宇宙状況認識(うちゅうじょうきょうにんしき、Space Situational Awareness:SSA)又は宇宙状況把握、宇宙状況監視(Space Domain Awareness:SDA)とは、安定的な宇宙空間の利用のために、衛星軌道上の物体を観測し、人工衛星やスペースデブリ等の軌道周回物体を把握・認識することを指す[1][2][3]。
概要
宇宙空間の利用すなわち人工衛星の活用は、測位・通信・放送・偵察・気象観測等多岐に渡り、市民生活・経済活動・軍事行動に欠かせないものとなっている[1][2]。しかし、衛星軌道上には、管理下にある人工衛星のみならず、衝突すれば衛星の機能を損なう恐れのあるスペースデブリも多数存在しており[4]、しかも人工衛星の増大に伴い、スペースデブリも増大してきている[3]。このため、デブリとの衝突危険性回避のため、軌道周回物体を把握・認識する宇宙状況認識の重要性が注目されてきている[1][2][4]。

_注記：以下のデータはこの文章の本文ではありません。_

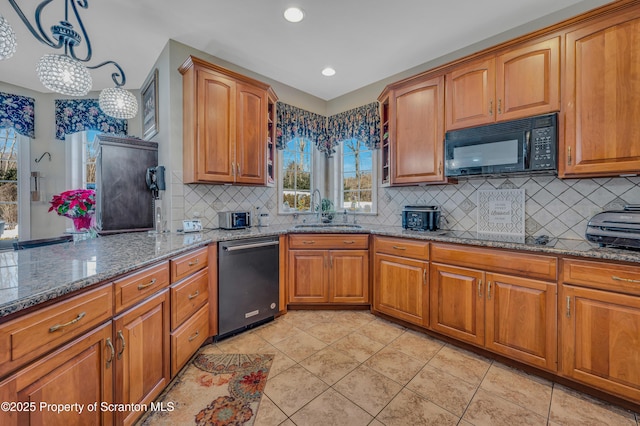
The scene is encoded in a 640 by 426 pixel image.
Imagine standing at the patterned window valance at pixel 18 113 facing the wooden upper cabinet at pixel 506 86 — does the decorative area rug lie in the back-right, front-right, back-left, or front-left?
front-right

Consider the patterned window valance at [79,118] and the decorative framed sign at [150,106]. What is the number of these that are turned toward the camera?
1

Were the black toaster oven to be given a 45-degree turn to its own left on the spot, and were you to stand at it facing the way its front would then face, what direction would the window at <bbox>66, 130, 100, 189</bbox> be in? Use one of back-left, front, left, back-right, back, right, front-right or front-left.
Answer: right

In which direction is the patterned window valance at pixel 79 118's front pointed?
toward the camera

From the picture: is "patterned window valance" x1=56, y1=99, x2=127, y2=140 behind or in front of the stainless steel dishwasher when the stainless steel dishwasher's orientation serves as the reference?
behind

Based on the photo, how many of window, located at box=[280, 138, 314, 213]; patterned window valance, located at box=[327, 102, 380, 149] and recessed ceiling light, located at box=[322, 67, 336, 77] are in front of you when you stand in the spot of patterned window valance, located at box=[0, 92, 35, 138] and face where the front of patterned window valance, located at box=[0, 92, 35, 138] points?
3

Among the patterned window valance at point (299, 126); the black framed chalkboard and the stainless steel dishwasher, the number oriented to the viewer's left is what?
0

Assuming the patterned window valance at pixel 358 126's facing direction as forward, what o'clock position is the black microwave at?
The black microwave is roughly at 9 o'clock from the patterned window valance.
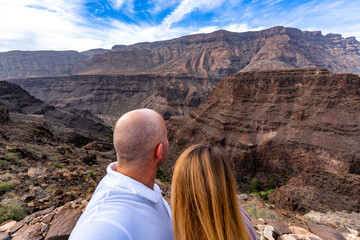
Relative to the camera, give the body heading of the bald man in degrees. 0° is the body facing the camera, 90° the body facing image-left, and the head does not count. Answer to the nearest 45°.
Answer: approximately 225°

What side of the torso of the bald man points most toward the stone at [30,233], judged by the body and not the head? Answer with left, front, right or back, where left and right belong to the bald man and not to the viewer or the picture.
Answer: left

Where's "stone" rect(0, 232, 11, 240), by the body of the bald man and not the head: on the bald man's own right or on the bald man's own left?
on the bald man's own left

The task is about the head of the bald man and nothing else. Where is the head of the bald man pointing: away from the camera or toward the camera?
away from the camera

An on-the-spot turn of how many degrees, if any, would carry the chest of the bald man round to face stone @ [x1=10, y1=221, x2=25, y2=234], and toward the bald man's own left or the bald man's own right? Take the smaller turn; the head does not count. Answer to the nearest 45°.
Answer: approximately 90° to the bald man's own left

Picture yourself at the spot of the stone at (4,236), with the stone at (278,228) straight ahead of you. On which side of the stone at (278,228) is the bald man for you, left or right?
right

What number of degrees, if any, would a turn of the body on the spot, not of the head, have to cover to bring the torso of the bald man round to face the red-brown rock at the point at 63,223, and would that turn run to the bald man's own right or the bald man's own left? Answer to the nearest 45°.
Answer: approximately 90° to the bald man's own left

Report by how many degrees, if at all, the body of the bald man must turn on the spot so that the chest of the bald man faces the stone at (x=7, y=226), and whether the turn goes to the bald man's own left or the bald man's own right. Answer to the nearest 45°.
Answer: approximately 90° to the bald man's own left
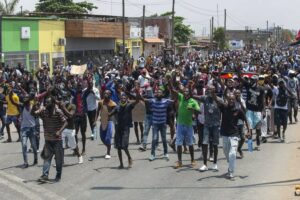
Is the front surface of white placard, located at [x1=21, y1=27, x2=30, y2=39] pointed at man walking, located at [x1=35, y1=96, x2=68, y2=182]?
yes

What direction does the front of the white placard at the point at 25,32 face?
toward the camera
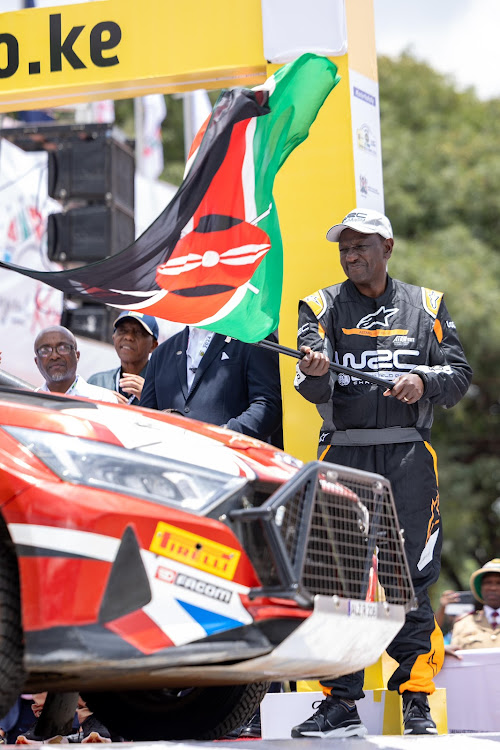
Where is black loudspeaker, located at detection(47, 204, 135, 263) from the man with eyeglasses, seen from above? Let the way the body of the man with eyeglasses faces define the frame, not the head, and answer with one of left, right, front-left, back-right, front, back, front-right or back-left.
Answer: back

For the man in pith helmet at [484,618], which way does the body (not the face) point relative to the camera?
toward the camera

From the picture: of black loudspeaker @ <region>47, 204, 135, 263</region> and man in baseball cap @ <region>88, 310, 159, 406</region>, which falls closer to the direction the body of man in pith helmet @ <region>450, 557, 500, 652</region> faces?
the man in baseball cap

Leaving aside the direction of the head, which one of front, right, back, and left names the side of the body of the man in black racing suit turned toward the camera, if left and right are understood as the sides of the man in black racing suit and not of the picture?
front

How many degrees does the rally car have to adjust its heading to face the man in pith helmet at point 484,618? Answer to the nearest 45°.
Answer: approximately 90° to its left

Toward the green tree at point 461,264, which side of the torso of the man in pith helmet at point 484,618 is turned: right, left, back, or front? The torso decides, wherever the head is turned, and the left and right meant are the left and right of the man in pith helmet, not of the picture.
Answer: back
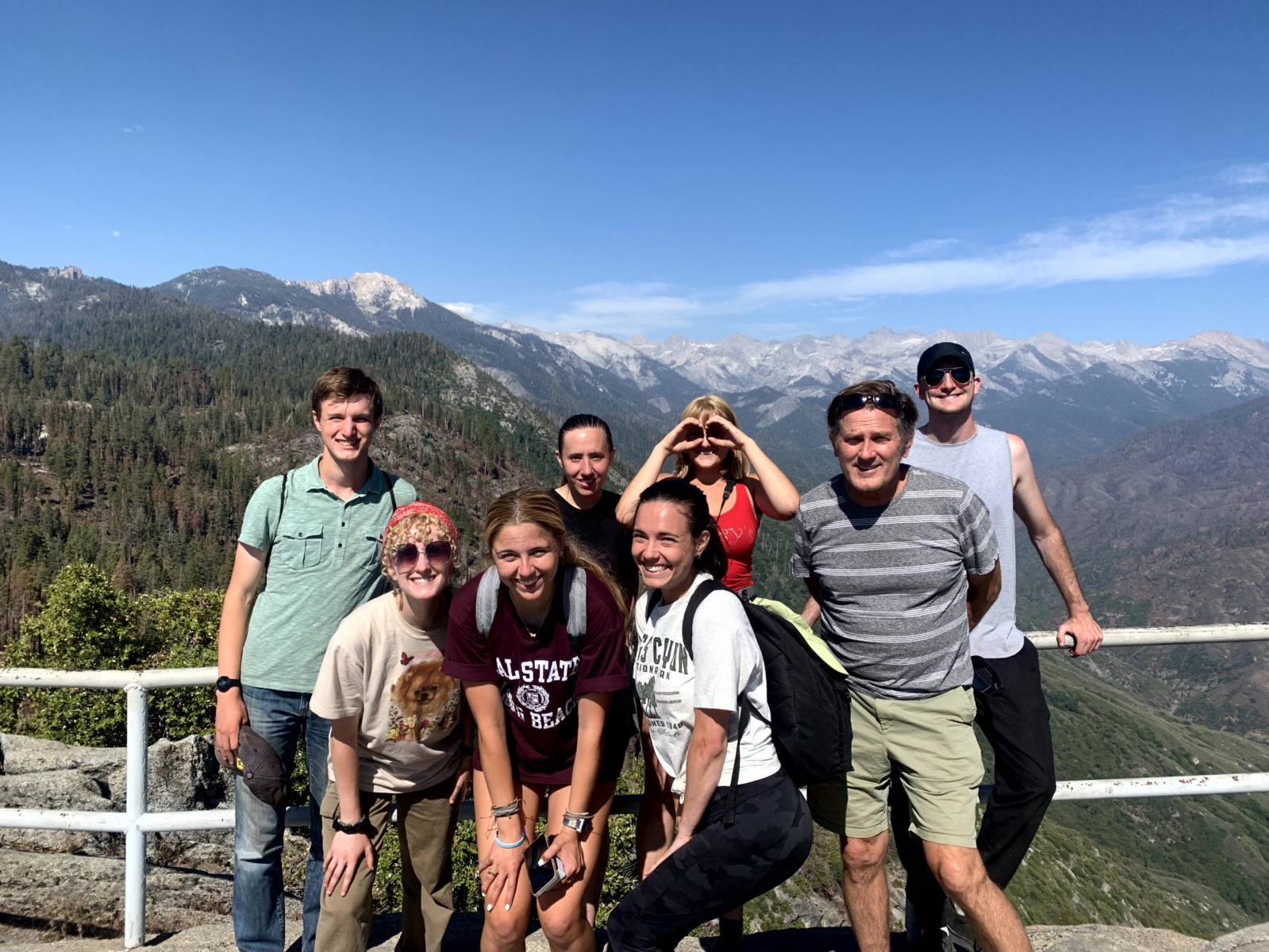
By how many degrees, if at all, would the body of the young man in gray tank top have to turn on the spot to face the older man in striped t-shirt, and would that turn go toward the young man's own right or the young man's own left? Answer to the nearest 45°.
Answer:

アメリカ軍は1959年より、衛星軌道上の物体の監視を始めており[5]、2010年には宇宙配備宇宙監視衛星を打ち上げるなど、継続的な監視を行っている。
人工衛星の数及び重要性が増すに従い、宇宙状況認識の国際協力が求められるようになり[6]、日本も本格的な宇宙状況認識能力の獲得を目指している[1][2]。宇宙航空研究開発機構では、宇宙基本計画に沿って、2022年度までに低軌道観測用レーダー、静止軌道観測用光学望遠鏡及びその情報解析システムの整備・機能向上を行っている。防衛省・自衛隊においても、静止軌道観測用レーダーを整備し、専門の宇宙作戦隊を新編する計画となっている[7][8]。
ヨーロッパでも欧州宇宙機関が宇宙状況認識プログラム(Space Situational Awareness Programme)を推進している[9]。